Analysis of key technologies in the WPF architecture (3)-making your own interaction actions (1)

I was going to write more details, but recently I want to change my job. So I am very busy, and I feel that there is no need to write so many imaginary things. So I will not follow the outline here, it starts with the code to see the interaction mechanism of Silverlight. the basic classes of dependency attributes and additional attributes are the same, but the purpose of dependency attributes is different from that of additional attributes. Dependency attributes are more attributes, additional attributes are more extensions, which are similar to class extension methods. Additional attributes are very important. Many interactions are actually implemented using this feature, additional attributes provide an entry point for interactive injection of existing UI elements. In a sense, this is also a model of AOP programming. For details about the simulation of dependency attributes, refer to my previous blog post. We will not discuss the dependency attributes here. I will have specific code for the implementation of additional attributes, because these codes are also the key to implementing our own interactive actions.

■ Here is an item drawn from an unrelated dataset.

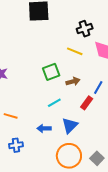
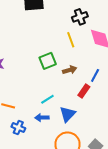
yellow line: (75, 51) -> (71, 40), turned 49
cyan line: (54, 103) -> (47, 99), moved
blue cross: (16, 145) -> (18, 127), moved, turned 32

To implement the Action interaction, we are ready to implement the following functions:
1) can be appended to any interface element;
2) ability to respond to some events of UI elements;
3) can call the set target method (similar to callmethodbehavior). Of course, the parameters here are static settings. If you want to bind them to each other, you can actually use the binding class. You can also parse the path values by yourself.

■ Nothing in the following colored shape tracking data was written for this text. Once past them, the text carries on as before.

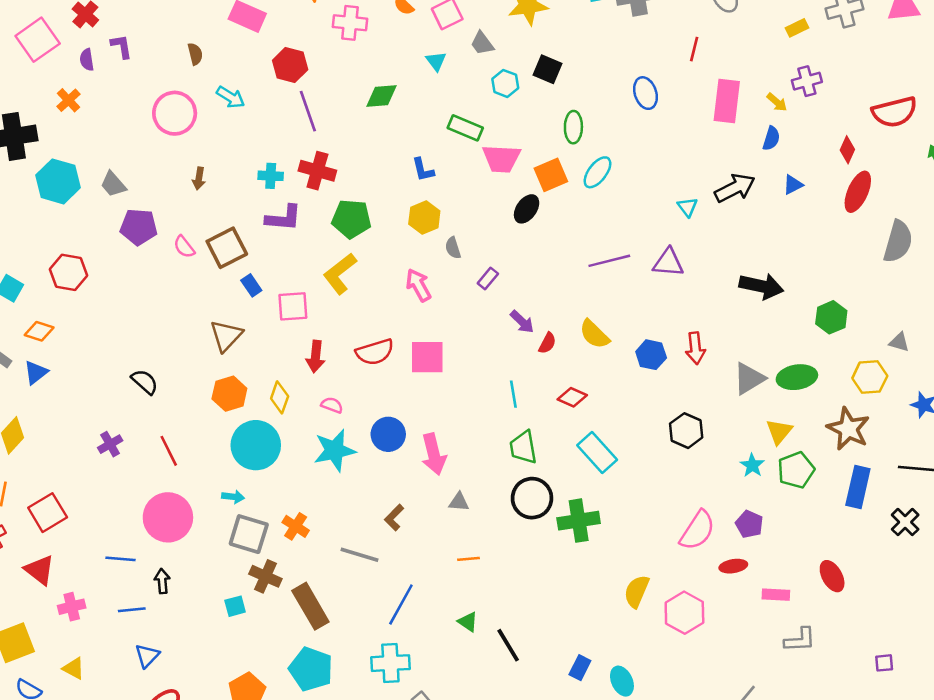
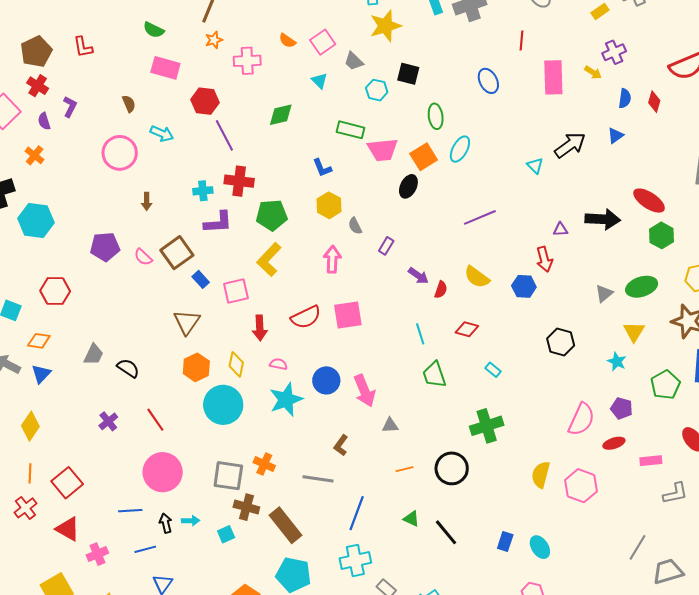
purple L-shape: (121, 46) -> (70, 107), turned 45
blue semicircle: (771, 138) -> (625, 98), moved
gray trapezoid: (113, 184) -> (94, 354), moved, turned -105
red ellipse: (858, 192) -> (649, 201), moved, turned -72
purple triangle: (668, 263) -> (560, 229), moved, size x0.6
pink arrow: (418, 285) -> (332, 259), turned 40
red arrow: (695, 348) -> (544, 259), moved
gray triangle: (749, 378) -> (604, 293), size x0.7
cyan rectangle: (597, 452) -> (493, 370), size x0.5
green pentagon: (796, 470) -> (665, 385), moved
cyan arrow: (233, 497) -> (191, 521), moved
black circle: (532, 498) -> (452, 468), moved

To improve scalability, we define a myaction base class, a myaction collection myactioncollection. This class is used for a UI element that can have multiple actions at the same time.

A) myaction and myaction <t> classes.

/// <Summary>
/// Provide a public excuse
/// </Summary>
Public abstract class myaction
{
Public myaction ()
{
}
/// <Summary>
/// Provides additional operation methods, which can be called when an element is appended. The injection function can be provided when a specific action is appended.
/// </Summary>
Public abstract void onattached ();
/// <Summary>
/// Opposite to the above functions.
/// </Summary>
Public abstract void ondetaching ();
/// <Summary>
/// Attaches an object, similar to behavior's associatedobject.
/// </Summary>
Public object OBJ {Get; set ;}
/// <Summary>
/// It is useless.
/// </Summary>
Public String myname {Get; set ;}
}

/// <Summary>
/// Define a template type for the convenience of the following inheritance operations. Of course, reflection can also be used here for some processing, but here is a demonstration and nothing special is done.
/// </Summary>
/// <Typeparam name = "T"> </typeparam>
Public class myaction <t>: myaction where T: uielement
{
Public myaction ()
{
}
Public t wobj {get {return (t) (base. OBJ) ;}// replace it with the target generic class, which facilitates subclass writing and does not need to be converted every time.
Public override void onattached ()
{

}
Public override void ondetaching ()
{

}
}

B) Action collection class

/// <Summary>
/// Action collection class, which mainly provides additional functions when the set changes. This class is responsible for passing the attached object to action.
/// </Summary>
Public class myactioncollection: system. Collections. objectmodel. collection <myaction>
{
Public myactioncollection ()
{

}
// Note that action is inserted here. The onattached method is called here to inject the function into the action subclass.
Protected override void insertitem (INT index, myaction item)
{
Item. OBJ = OBJ; // assign the associated object to action to facilitate injection.
Base. insertitem (index, item );
Item. onattached (); // give action a chance to inject a function. Action initialization cannot inject a function, because its associated object does not exist, and there are limited tasks to do.

}
// Same as above. But it is useless.
Protected override void setitem (INT index, myaction item)
{
Item. OBJ = OBJ;
Base. setitem (index, item );
Item. onattached ();
}
// The action is removed to provide an opportunity for the action to release the resource.
Protected override void removeitem (INT index)
{
Myaction theitem = This [Index];
Theitem. ondetaching ();
Base. removeitem (INDEX );

}
// Additional object, of course, is generally defined as dependencyobject.
Public object OBJ {Get; set ;}
Public String myname {Get; set ;}
}

The basic action and its set definition are complete. The following describes how to append this set to page elements.